Variable Description Example

NumSpeakers Number of speakers in the conversation Texts with 2 speakers
Location Location where the conversation took place Speakers’ home
Relation Relationship between the speakers in the conversation Close family, partners, very close friends
Subject Subject of conversation Mother and daughter talking about theatre
Topics Topics covered in the conversation Theatre, Disney films, websites, post, Christmas, jobs|
ExactAge Exact age of the main speaker in the conversation 44
AgeRange The age range of the main speaker in the conversation 40_49
AgeRangeMid Mid-point of the age range of the main speaker in the conversation. This variable is automatically calculated 45
AgeImputed Equals the exact age of the main speaker in the conversation if it is recorded; it is the mid-point of the age range of the main speaker in the conversation, if the age range is recorded but not the exact range; otherwise, NA.
This variable is automatically calculated
44
Gender Gender of the main speaker in the conversation (M or F) F
Nationality Nationality of the main speaker in the conversation British
BirthCountry Country of birth of the main speaker in the conversation England
L1 First language of the main speaker in the conversation English
LingOrigin Country of linguistic origin of the main speaker in the conversation England
Accent Accent of the main speaker in the conversation South East England
City City where the conversation took place High Wycombe
Country Country where the conversation took place England
Level1Dialect First level of granularity in the categorization of the dialect of the main speaker in the conversation uk
Level2Dialect Second level of granularity in the categorization of the dialect of the main speaker in the conversation english
Level3Dialect Third level of granularity in the categorization of the dialect of the main speaker in the conversation south
Level4Dialect Fourth level of granularity in the categorization of the dialect of the main speaker in the conversation southeast
SpeakerHighestQual Highest qualification of the main speaker in the conversation Graduate
Occupation Occupation of the main speaker in the conversation Team leader
SpeakerSocGrade Social grade of the main speaker in the conversation, according to the classification developed by the National Readership Survey (https://web.archive.org/web/20110303033539/http://www.nrs.co.uk/lifestyle.htm) E
ForeignLangs Foreign languages spoken by the main speaker in the conversation French–level unspecified; Spanish–level unspecified
NumUtterances Number of utterances of the conversation’s main speaker in the whole corpus 99
NumWords Number of words uttered by the conversation’s main speaker in the whole corpus 1622

License

CC BY 4.0

Repository name

Figshare

Publication date

2018-11-16

(4) Reuse potential

There is a growing trend in linguistics for quantitative research, a trend which is not proceeding at the same pace in all branches of linguistics [6]. A natural corollary of this increasing quantitative research is a focus on replicable and reproducible research [7].

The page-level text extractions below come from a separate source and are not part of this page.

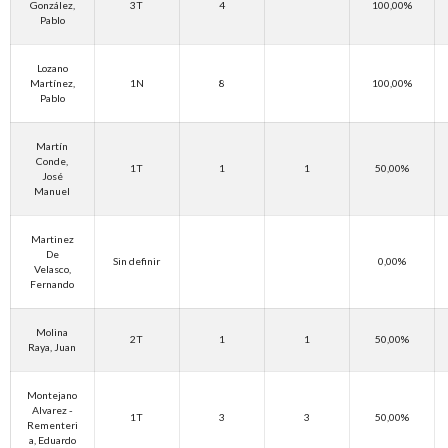
González,
3T
4
100,00%
Pablo
Lozano
Martínez,
1N
8
100,00%
Pablo
Martín
Conde,
1T
1
1
50,00%
José
Manuel
Martinez
De
Sin definir
0,00%
Velasco,
Fernando
Molina
2T
1
1
50,00%
Raya, Juan
Montejano
Alvarez -
1T
3
3
50,00%
Rementeri
a, Eduardo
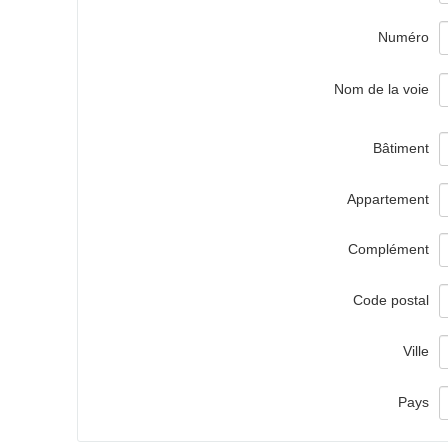
Numéro
Nom de la voie
Bâtiment
Appartement
Complément
Code postal
Ville
Pays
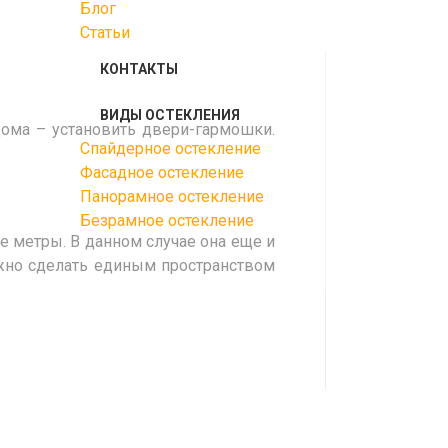
Блог
Статьи
КОНТАКТЫ
ВИДЫ ОСТЕКЛЕНИЯ
дома – установить двери-гармошки.
Спайдерное остекление
Фасадное остекление
Панорамное остекление
Безрамное остекление
 метры. В данном случае она еще и
ожно сделать единым пространством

True replicability is difficult to achieve in many field-based disciplines and social sciences [7]. A more achievable goal is reproducibility. Reproducibility is clearly important for increasing scientific transparency and accountability. A move towards greater reliance on usage-based theory development can drive convergence in linguistic theory generally [8] as well as in specific sub-fields [6]. Despite some notable exceptions (such as second language acquisition), most linguistic sub-fields do not have a strong tradition for making research data available [7]. Publishing not only corpora and raw data, but also the annotated research datasets means that data can be compared quantitatively across research traditions, or pooled into meta-studies for greater theoretical insights.

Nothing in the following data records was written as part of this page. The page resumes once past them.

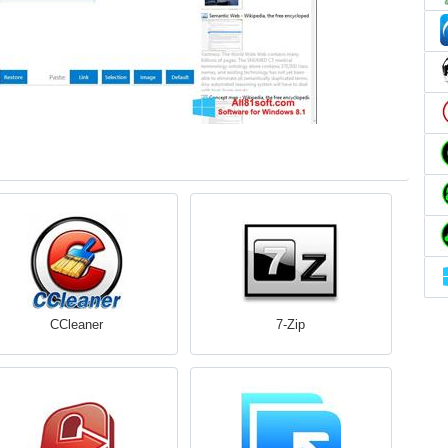
CCleaner
7-Zip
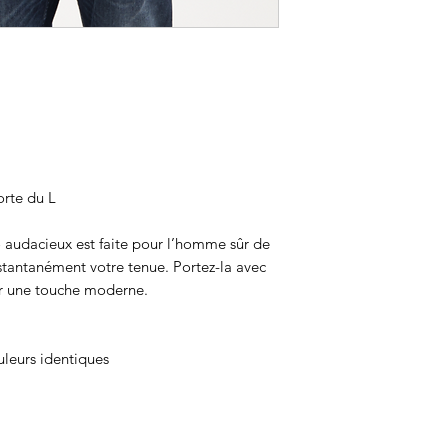
rte du L
 audacieux est faite pour l’homme sûr de
stantanément votre tenue. Portez-la avec
ur une touche moderne.
uleurs identiques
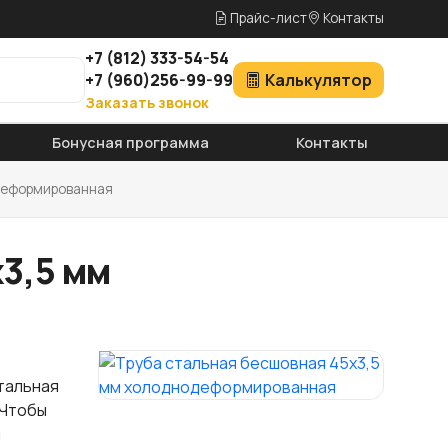
Прайс-лист
Контакты
+7
(812)
333-54-54
+7
(960)
256-99-99
Калькулятор
Заказать звонок
Бонусная программа
Контакты
деформированная
3,5 мм
тальная
 Чтобы
и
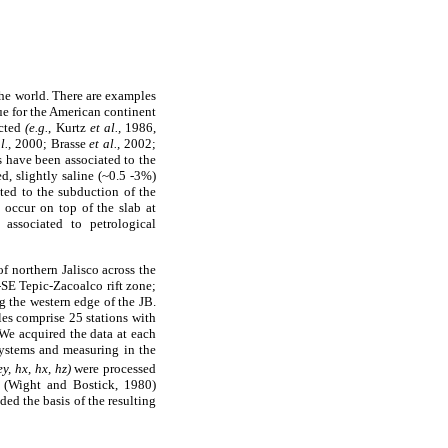
he world. There are examples
rue for the American continent
ucted
(e.g.
, Kurtz
et al.,
1986,
l.,
2000; Brasse
et al.,
2002;
 have been associated to the
d, slightly saline (~0.5 -3%)
ted to the subduction of the
 occur on top of the slab at
associated to petrological
 northern Jalisco across the
E Tepic-Zacoalco rift zone;
g the western edge of the JB.
les comprise 25 stations with
 We acquired the data at each
ystems and measuring in the
ey, hx, hx, hz)
were processed
 (Wight and Bostick, 1980)
ded the basis of the resulting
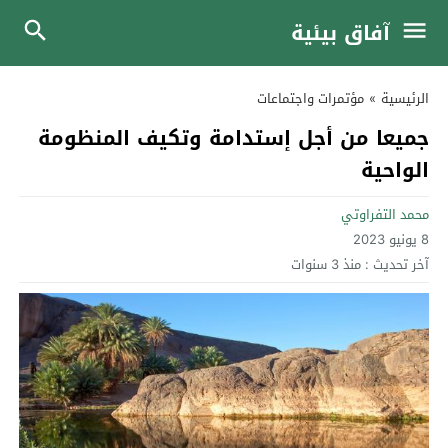
آفاق بيئية
الرئيسية
»
مؤتمرات واجتماعات
جميعا من أجل إستدامة وتكيف المنظومة
الواحية
محمد التفراوتي
8 يونيو 2023
آخر تحديث :
منذ 3 سنوات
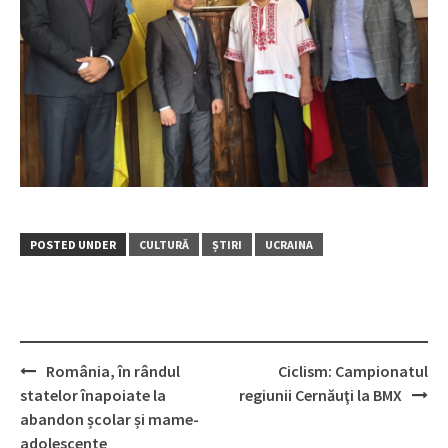
POSTED UNDER
CULTURĂ
ȘTIRI
UCRAINA
România, în rândul
Ciclism: Campionatul
Post
statelor înapoiate la
regiunii Cernăuţi la BMX
navigation
abandon școlar și mame-
adolescente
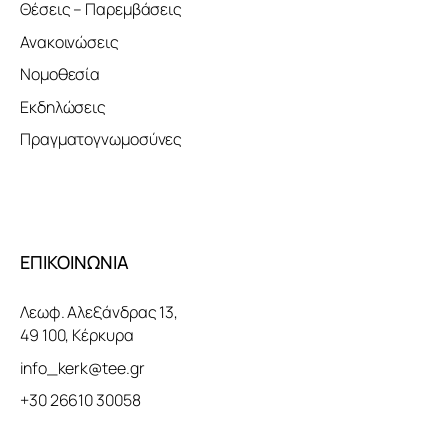
Θέσεις – Παρεμβάσεις
Ανακοινώσεις
Νομοθεσία
Εκδηλώσεις
Πραγματογνωμοσύνες
ΕΠΙΚΟΙΝΩΝΙΑ
Λεωφ. Αλεξάνδρας 13,
49 100, Κέρκυρα
info_kerk@tee.gr
+30 26610 30058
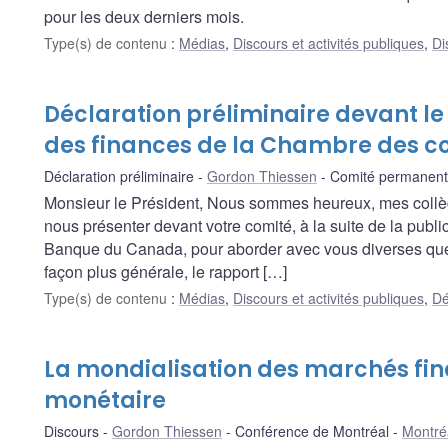
pour les deux derniers mois.
Type(s) de contenu
:
Médias
,
Discours et activités publiques
,
Di
Déclaration préliminaire devant 
des finances de la Chambre des
Déclaration préliminaire
Gordon Thiessen
Comité permanent
Monsieur le Président, Nous sommes heureux, mes collègu
nous présenter devant votre comité, à la suite de la publi
Banque du Canada, pour aborder avec vous diverses que
façon plus générale, le rapport […]
Type(s) de contenu
:
Médias
,
Discours et activités publiques
,
Dé
La mondialisation des marchés fina
monétaire
Discours
Gordon Thiessen
Conférence de Montréal
Montré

For linguistics, and in particular corpus linguistics, the aim of reproducibility requires not only access to raw corpus data, but also to manually retrieved, annotated, and categorised data. Despite advances in computational linguistics, automatic annotation tools still fall short in theoretically important areas such as pragmatics and semantics. In the case of transcribed spoken text, the challenges are compounded by the nature of spoken language. Moreover, parsing tools for automatic syntactic analysis are still not performing as well as on such data as on written text. As a result, manual annotation is in many cases inevitable.

Another effect of the required manual effort is that the annotated research datasets remain comparatively small. From this observation, two further use cases for shared data automatically follow. First, by pooling together different datasets, the resulting increase in statistical power may allow researchers to draw new conclusions based on correlations that remained obscure in smaller datasets. Second, despite great advances in the range of statistical NLP tools, there are still gaps when it comes to specialised but valuable tasks such as annotating linguistic data for a specific construction. The problem with training data for NLP tools is more commonly associated with historical linguistics [6, 20]. However, much of the freely available NLP data stem from written, not spoken language. Furthermore, any specific task for which training data is required will require specific training data, and such data will often be scarce due to the cost involved in manual annotation.

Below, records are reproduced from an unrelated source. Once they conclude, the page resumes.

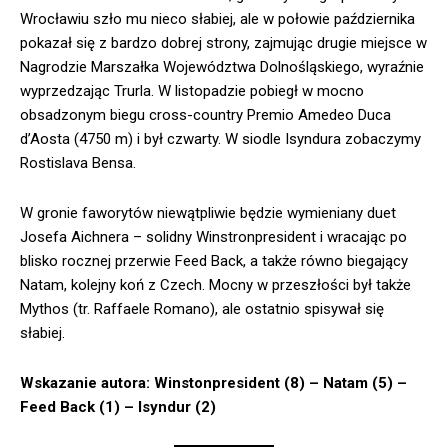
Wrocławiu szło mu nieco słabiej, ale w połowie października
pokazał się z bardzo dobrej strony, zajmując drugie miejsce w
Nagrodzie Marszałka Województwa Dolnośląskiego, wyraźnie
wyprzedzając Trurla. W listopadzie pobiegł w mocno
obsadzonym biegu cross-country Premio Amedeo Duca
d’Aosta (4750 m) i był czwarty. W siodle Isyndura zobaczymy
Rostislava Bensa.
W gronie faworytów niewątpliwie będzie wymieniany duet
Josefa Aichnera – solidny Winstronpresident i wracając po
blisko rocznej przerwie Feed Back, a także równo biegający
Natam, kolejny koń z Czech. Mocny w przeszłości był także
Mythos (tr. Raffaele Romano), ale ostatnio spisywał się
słabiej.
Wskazanie autora: Winstonpresident (8) – Natam (5) –
Feed Back (1) – Isyndur (2)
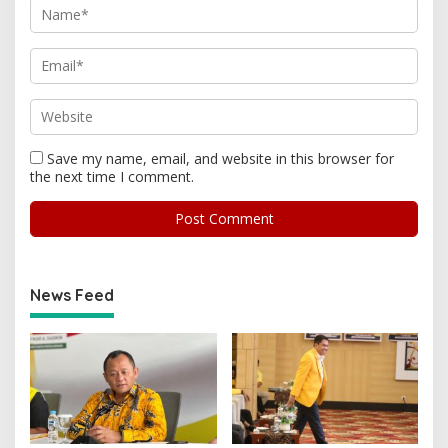
Save my name, email, and website in this browser for
the next time I comment.
News Feed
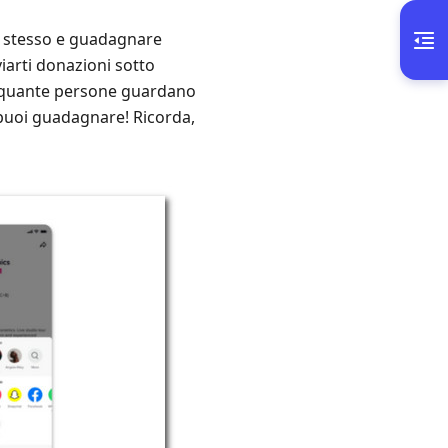
te stesso e guadagnare
iarti donazioni sotto
o, quante persone guardano
 puoi guadagnare! Ricorda,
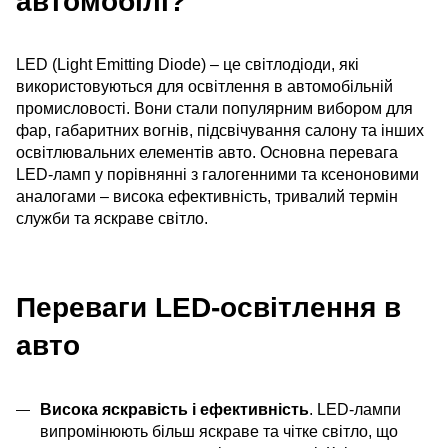
автомобілі?
LED (Light Emitting Diode) – це світлодіоди, які
використовуються для освітлення в автомобільній
промисловості. Вони стали популярним вибором для
фар, габаритних вогнів, підсвічування салону та інших
освітлювальних елементів авто. Основна перевага
LED-ламп у порівнянні з галогенними та ксеноновими
аналогами – висока ефективність, тривалий термін
служби та яскраве світло.
Переваги LED-освітлення в
авто
Висока яскравість і ефективність
. LED-лампи
випромінюють більш яскраве та чітке світло, що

By publishing the dative alternation data, we contribute to all these reusability scenarios. The dative alternation is a topic of active research in linguistics, not least because it has been studied from different theoretical traditions. The dative alternation is a prominent example of the convergence of different theoretical and empirical research questions in linguistics, providing evidence for the motivations behind the linguistic decisions that speakers make [9]. It is well established that both syntactic and pragmatic factors (especially discourse-new versus discourse-old information) play a role in choosing between the two constructions i. and ii. as shown in [10] and [11]. Later studies have confirmed these findings while adding further nuance. The semantics of the verb arguments also plays a role [12], and there is agreement that, on the whole, the dative alternation is subject to broadly similar constraints across different macro-varieties of English [2, 13, 14, 15, 16, 17].

Despite this activity, the dative alternation continues to draw theoretical and empirical attention in linguistics, with a number of relevant and underexplored questions remaining. These include questions of linguistic prototypicality [16], the role of probability in spoken grammar [17], and the role of individual-level sociolinguistic factors [2].

Despite the interest in the dative alternation, few datasets from the published literature have been made publicly available. One notable exception is the dataset from [11], which was made available in an R package in 2008 [18] and re-used for didactic purposes in [19]. Another recent exception is [17].

By publishing this dataset we contribute to advancing the awareness of the need for reproducibility in linguistics, and specifically the progress of empirical research on the English dative alternation.